▸ Source text
That is interesting to hear about the focus peaking. That is one of the features im most looking forward to using since I have heard nothing but great things about it.
 
That is interesting to hear about the focus peaking. That is one of the features im most looking forward to using since I have heard nothing but great things about it.

It's still great, I suspect it just works a bit better on aps-c. That was Harry's experience with NEX vs A7.

I think the larger sensor, perhaps due to shallower DOF, leaves less defined contrast to peak. (Since the aperture is wide open during focusing).

Still helpful but I find the magnified focus a bit more helpful in low contrast situations.

Also, the DMF is very well implemented on all lenses except SAM lenses.
 
It's still great, I suspect it just works a bit better on aps-c. That was Harry's experience with NEX vs A7.

I think the larger sensor, perhaps due to shallower DOF, leaves less defined contrast to peak. (Since the aperture is wide open during focusing).

Still helpful but I find the magnified focus a bit more helpful in low contrast situations.

Also, the DMF is very well implemented on all lenses except SAM lenses.

How well do you think focus peaking will work out on dark rides? Ive been shooting those manual focus and seem to do a failr decent job with the focus but always wondered how or if it even would help
 
How well do you think focus peaking will work out on dark rides? Ive been shooting those manual focus and seem to do a failr decent job with the focus but always wondered how or if it even would help

Focus Peaking only puts you in the ballpark and magnifying gets it accurate. It's not really useful on moving subjects. I would probably get 1/2 the shots in focus especially when shooting open. 1/2 is on a good day unless it's a stationary subject. On dark rides I would turn it off because I'd find it harder to judge what's in focus with it on.
 
How well do you think focus peaking will work out on dark rides? Ive been shooting those manual focus and seem to do a failr decent job with the focus but always wondered how or if it even would help

Honestly, I don't know. I'm not great with manual focus, so I wouldn't personally use it on dark rides. I'd get focus much faster and more accurately with auto-focus. But if you find you're getting success with manual focus, focus peaking and magnification can only make it easier.

Though I noticed that focus peaking works much better on the LCD than in the EVF... and I'm assuming that you'd want to stick to the EVF on dark rides. Focus magnification should work great... except that you are sooooo magnified, it could impact your composure.

I think you're going to need to play around a bit with the different MF options and the different AF modes/AF areas + object tracking options, to determine what works best on dark rides.

My best guess may be DMF mode -- Let the AF lock focus and then give you fine tuning adjustment *IF* necessary. If it's having trouble locking focus fast enough for you, then you may need to switch to purely manual focus.

▸ Information supplied
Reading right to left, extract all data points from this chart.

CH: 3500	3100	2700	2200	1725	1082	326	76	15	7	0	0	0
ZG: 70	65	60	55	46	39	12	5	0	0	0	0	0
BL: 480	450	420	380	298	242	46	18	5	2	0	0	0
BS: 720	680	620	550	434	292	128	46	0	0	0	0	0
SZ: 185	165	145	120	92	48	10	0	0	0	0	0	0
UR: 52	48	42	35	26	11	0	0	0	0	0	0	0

▸ Brief 1
In the focus peaking discussion, on which lenses is DMF said not to be well implemented?
▸ Brief 2
Continue the focus peaking discussion, starting after its final post.

▸ Output 1
SAM lenses.

▸ Output 2
If I was going to try purely auto-focus, I may use spot-focus with object tracking and AF-C. Lock on to Captain Jack on Pirates... track him as the boat moves, snap the shot when ready.

Honestly, I have no idea how the AF will perform on dark rides. I kind of suspect it will work well..... The rides may be dark, but the subjects are lit up. So the focus target should be pretty obvious to the camera.

(I'd also make sure you enable EFC... make sure you turn off focus assist since you don't want an infrared light annoying other people)
 
Focus Peaking only puts you in the ballpark and magnifying gets it accurate. It's not really useful on moving subjects. I would probably get 1/2 the shots in focus especially when shooting open. 1/2 is on a good day unless it's a stationary subject. On dark rides I would turn it off because I'd find it harder to judge what's in focus with it on.

Honestly, I don't know. I'm not great with manual focus, so I wouldn't personally use it on dark rides. I'd get focus much faster and more accurately with auto-focus. But if you find you're getting success with manual focus, focus peaking and magnification can only make it easier.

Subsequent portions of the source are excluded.